Русский крест - страница 19

стр.

Из-под мусульманского великолепия Айя-Софии с зелеными щитами, на которых золотом были написаны стихи Корана, с резными мраморными решетками и колоннами, на сводах купола явственно проступала византийская мозаика шестикрылые серафимы.

Русские видели в незнакомых чертах города что-то родственное, явно из древних снов и старинных преданий был соткан Константинополь. И хотя одни беженцы жили в роскошном "Палас Пера" и в "Токатлиане", а другие в занюханном "Тройкосе" или по-цыгански ютились в общежитии посольства или вовсе мучились на Принцевых островах вблизи города, - все они одинаково надеялись, что город будет милостив к ним.

* * *

Нива возвращалась в отель. Спереди, сквозь уличный шум и голоса мальчишек-торговцев доносилась русская гусарская песня:

Оружьем на солнце сверкая...

Возле русского ресторана "Уголок" стоял слепой солдат с шарманкой и пел. Иссеченное шрамами лицо с раздвоенным носом было спокойно.

Она остановилась - стало больно, снова, как и в Новороссийске, вспомнился покойный Макарий. Он ведь тоже пел, когда ослеп, превратившись из авиатора в убогого лирника. Какая песня сильнее всех трогала сердце? Нина вспомнила: "Покрыты костями Карпатские горы, озера Мазурские кровью красны..." Печальна судьба героев. Этот солдат вырвался из новороссийского ада, чтобы огласить задорной песней турецкую улицу?

Нина опустила в его тарелку пять пиастров, потом подумала: не добавить ли еще, но не добавила. Он никуда не денется, можно добавить и завтра, после визита к Рауфу.

А если бы здесь был Макарий?

Раньше она считала, что калеки должны находить выход в самоубийстве, но на самом деле никто, с кем ей пришлось пройти крестный путь, не наложил на себя рук. Только брат Макария, гимназист Виктор, втянутый Ниной в "ледяной поход", с жестокой заботливостью застрелил раненного в шею, парализованного юнкера, исполнив просьбу мученика.

Нина еще раз вгляделась в слепого певца и пошла дальше.

Она еще не расхотела жить.
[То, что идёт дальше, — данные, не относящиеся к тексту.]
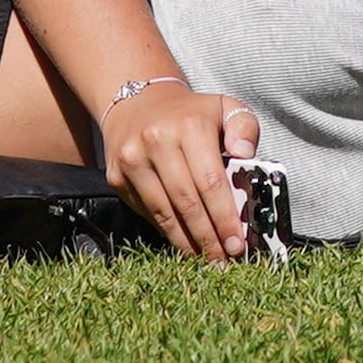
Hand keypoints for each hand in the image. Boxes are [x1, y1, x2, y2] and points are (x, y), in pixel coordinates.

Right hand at [99, 79, 265, 257]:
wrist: (137, 103)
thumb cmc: (190, 114)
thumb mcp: (224, 108)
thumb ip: (244, 128)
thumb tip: (246, 155)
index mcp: (189, 126)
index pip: (210, 183)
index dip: (224, 218)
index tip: (237, 243)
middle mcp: (157, 142)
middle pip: (187, 203)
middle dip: (208, 238)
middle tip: (224, 260)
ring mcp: (132, 160)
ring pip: (164, 213)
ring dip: (187, 242)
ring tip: (206, 259)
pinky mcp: (116, 176)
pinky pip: (146, 212)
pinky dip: (166, 230)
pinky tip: (183, 241)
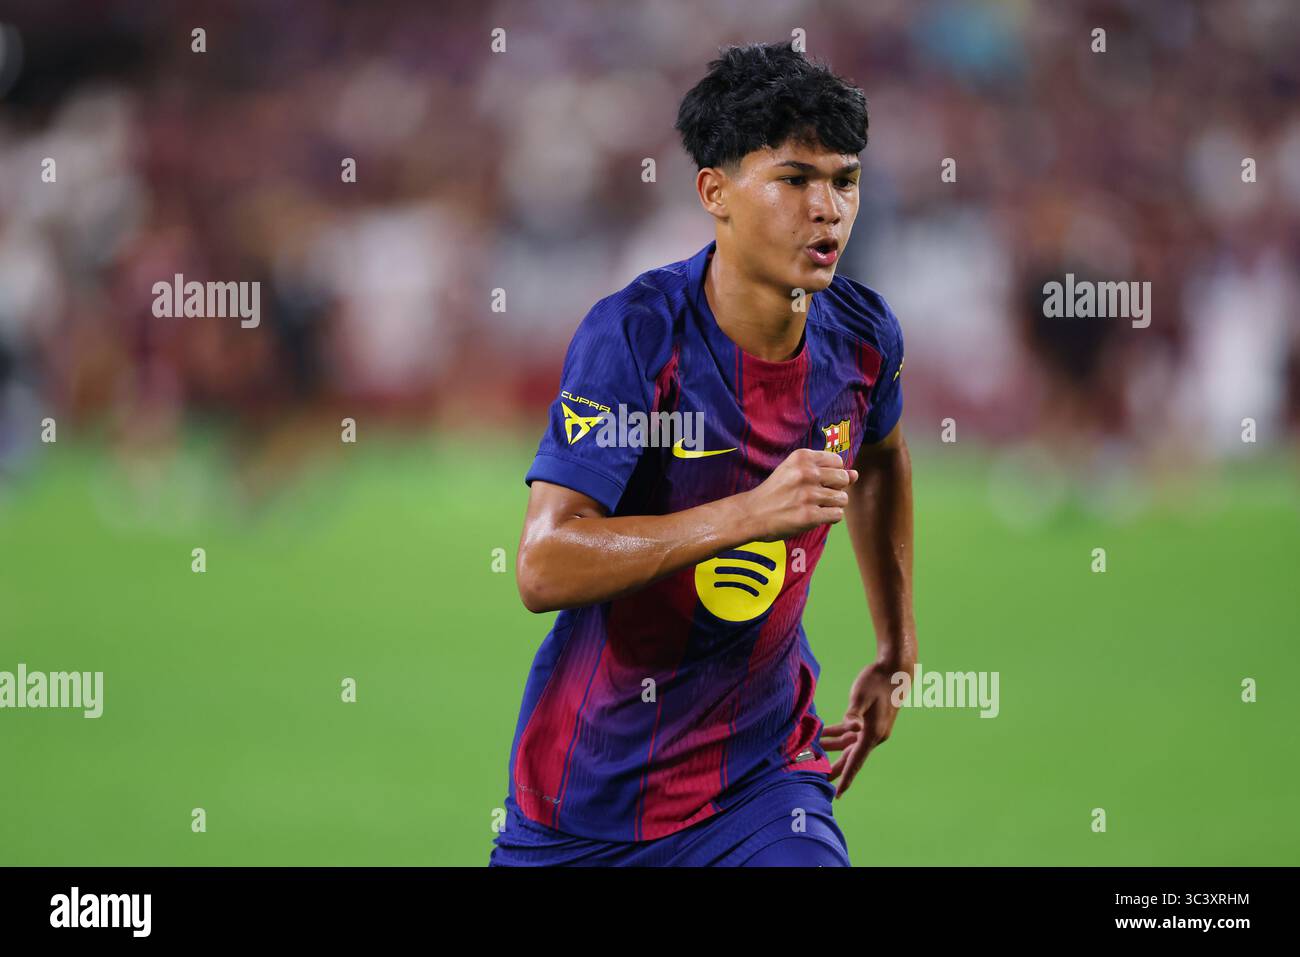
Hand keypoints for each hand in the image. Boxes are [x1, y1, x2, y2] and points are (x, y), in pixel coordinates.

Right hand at [743, 448, 857, 541]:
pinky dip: (829, 517)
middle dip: (835, 489)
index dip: (832, 474)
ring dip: (832, 505)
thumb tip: (855, 474)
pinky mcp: (810, 515)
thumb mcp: (795, 472)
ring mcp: (809, 494)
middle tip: (816, 495)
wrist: (752, 514)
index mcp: (802, 457)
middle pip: (844, 479)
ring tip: (814, 506)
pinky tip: (814, 516)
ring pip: (842, 499)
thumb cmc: (775, 492)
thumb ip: (826, 471)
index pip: (838, 462)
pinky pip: (837, 515)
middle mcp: (807, 472)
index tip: (817, 481)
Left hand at [825, 659, 913, 798]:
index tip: (838, 794)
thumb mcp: (861, 696)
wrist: (895, 670)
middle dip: (835, 769)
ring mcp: (872, 729)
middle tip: (818, 781)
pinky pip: (850, 734)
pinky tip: (822, 734)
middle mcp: (874, 736)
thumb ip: (853, 714)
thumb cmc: (877, 681)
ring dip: (831, 749)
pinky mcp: (869, 722)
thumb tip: (852, 728)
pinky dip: (837, 734)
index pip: (856, 761)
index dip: (846, 778)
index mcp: (873, 733)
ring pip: (848, 745)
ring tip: (811, 754)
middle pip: (851, 758)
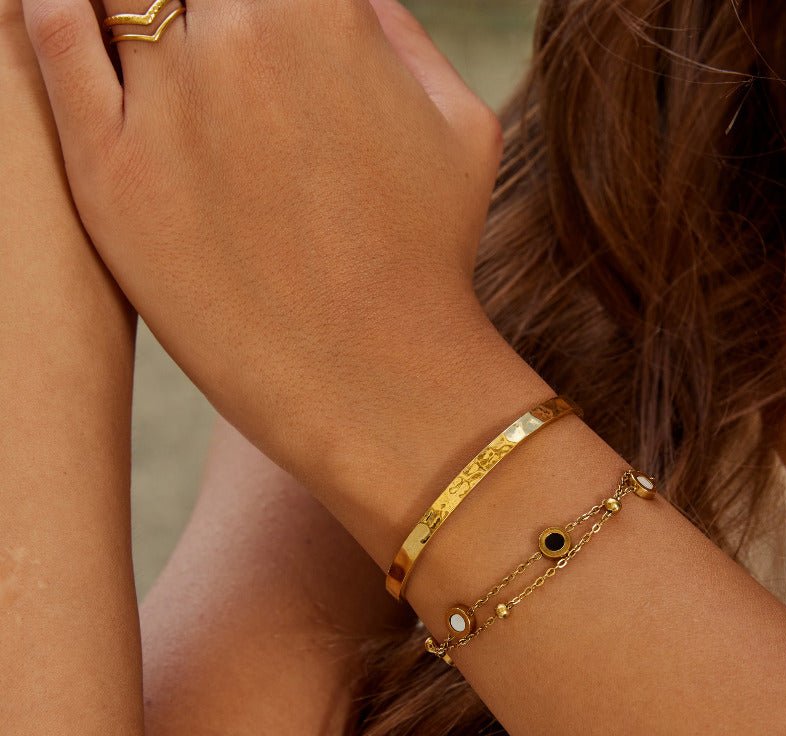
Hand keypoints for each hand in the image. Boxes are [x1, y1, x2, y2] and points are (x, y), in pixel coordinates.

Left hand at [22, 0, 502, 467]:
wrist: (375, 375)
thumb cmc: (430, 255)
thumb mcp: (460, 125)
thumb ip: (399, 32)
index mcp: (320, 10)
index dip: (265, 2)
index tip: (258, 24)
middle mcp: (235, 35)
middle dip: (204, 11)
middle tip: (211, 49)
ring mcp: (163, 103)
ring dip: (135, 8)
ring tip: (165, 56)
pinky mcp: (108, 172)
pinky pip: (51, 43)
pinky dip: (55, 8)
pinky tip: (69, 10)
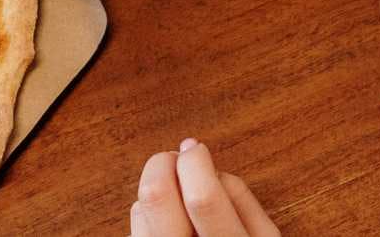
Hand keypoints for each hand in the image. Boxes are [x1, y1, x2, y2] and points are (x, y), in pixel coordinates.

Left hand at [130, 139, 278, 236]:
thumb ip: (244, 203)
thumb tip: (209, 168)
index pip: (201, 199)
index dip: (194, 163)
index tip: (196, 150)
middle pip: (154, 196)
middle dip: (162, 164)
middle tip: (175, 161)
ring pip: (138, 210)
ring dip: (156, 193)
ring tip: (178, 201)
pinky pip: (135, 231)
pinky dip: (149, 218)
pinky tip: (170, 228)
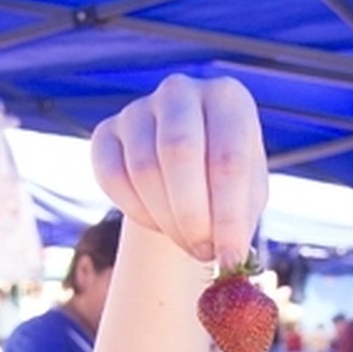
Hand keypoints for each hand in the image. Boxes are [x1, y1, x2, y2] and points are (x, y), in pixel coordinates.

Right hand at [91, 74, 268, 268]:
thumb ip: (240, 222)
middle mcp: (181, 91)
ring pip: (144, 170)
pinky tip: (158, 223)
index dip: (228, 216)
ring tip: (188, 242)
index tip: (230, 259)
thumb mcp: (247, 199)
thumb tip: (230, 258)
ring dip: (167, 221)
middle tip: (203, 253)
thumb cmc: (225, 186)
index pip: (228, 159)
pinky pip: (112, 177)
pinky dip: (136, 212)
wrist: (185, 175)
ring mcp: (139, 108)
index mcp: (228, 99)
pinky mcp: (105, 132)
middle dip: (192, 216)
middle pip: (179, 153)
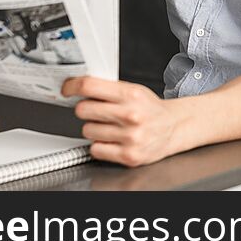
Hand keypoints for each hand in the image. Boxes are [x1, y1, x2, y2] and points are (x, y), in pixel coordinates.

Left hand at [62, 76, 184, 166]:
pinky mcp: (128, 155)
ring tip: (111, 126)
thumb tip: (79, 86)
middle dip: (85, 109)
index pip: (89, 86)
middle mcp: (131, 115)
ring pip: (87, 130)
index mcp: (131, 94)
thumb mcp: (134, 91)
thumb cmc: (150, 109)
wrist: (173, 128)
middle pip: (83, 109)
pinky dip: (100, 145)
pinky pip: (95, 149)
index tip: (67, 89)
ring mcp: (130, 137)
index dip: (72, 86)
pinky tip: (113, 140)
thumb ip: (109, 88)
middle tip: (96, 111)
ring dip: (94, 128)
Даже горе в Константинополе имело лицо надежды.

* * *

Наступила ночь, уснул древний город. Русские сны поднялись к небу, ища приюта у Создателя и вопрошая: "Это Ты, Господи? За что послал нам наши страдания? За что истребляешь нас?" И русским снам было отвечено:

- Посмотрите друг на друга! Вы сами знаете ваши дела, добровольно несете ваш крест.

В снах были красота и горе человеческой жизни, от утренней материнской улыбки, посланной ребенку, до немилосердного приказа начальника отправить на жертву во имя родины лучших своих воинов.

Сны посмотрели друг на друга и ужаснулись - столько злобы и ненависти увидели они.

Один из них, принадлежавший офицеру с острова Халки, где под охраной французских солдат-сенегалов жили русские, развернулся картинами унижений и скорби. К выложенному из диких камней колодцу подъезжает огромная водовозная бочка, ее тащат двенадцать русских, а сопровождает два вооруженных сенегала. Вот бочку наполнили, потащили по скользкой глинистой дороге в гору. Сапоги скользят, путь неблизок - четыре версты до монастыря. Сенегалы ворчат: "Аванте, болчевик!" Русские останавливаются передохнуть. Сенегал молча подходит и бьет русского прикладом в спину. За что, Господи?

Создатель молчал, и было непонятно, увидел ли он этот сон.

У его колен заклубился какой-то пар, послышался жалобный стон, потом все рассеялось, стало видно внизу большой город у моря, не Константинополь, а другой город - Одессу. Там идет бой, наступают цепями солдаты в защитной форме, а от них убегают синештанные, подпоясанные красными кушаками сенегалы. Это было видение африканца. Там русские побили сенегалов, здесь сенегалы - русских, отомстив за Одессу. Ведь все русские - большевики.

И замелькало у босых ног Создателя - русские бросили дышло водовозки, втоптали конвоиров в глину и повезли водовозку дальше в гору. На горе когда-то были монастыри Богородицы и святой Троицы, а нынче возвышается православная семинария. Помоги, Господи, твоим неразумным детям, не отврати от них своего милосердия. Видишь, там рядом с семинарией стоят кресты русского кладбища, а под ними лежат русские солдаты. Они мучились на острове в плену после русско-турецкой войны тысяча восемьсот двадцать вось- мого года. Ты забыл их, Господи.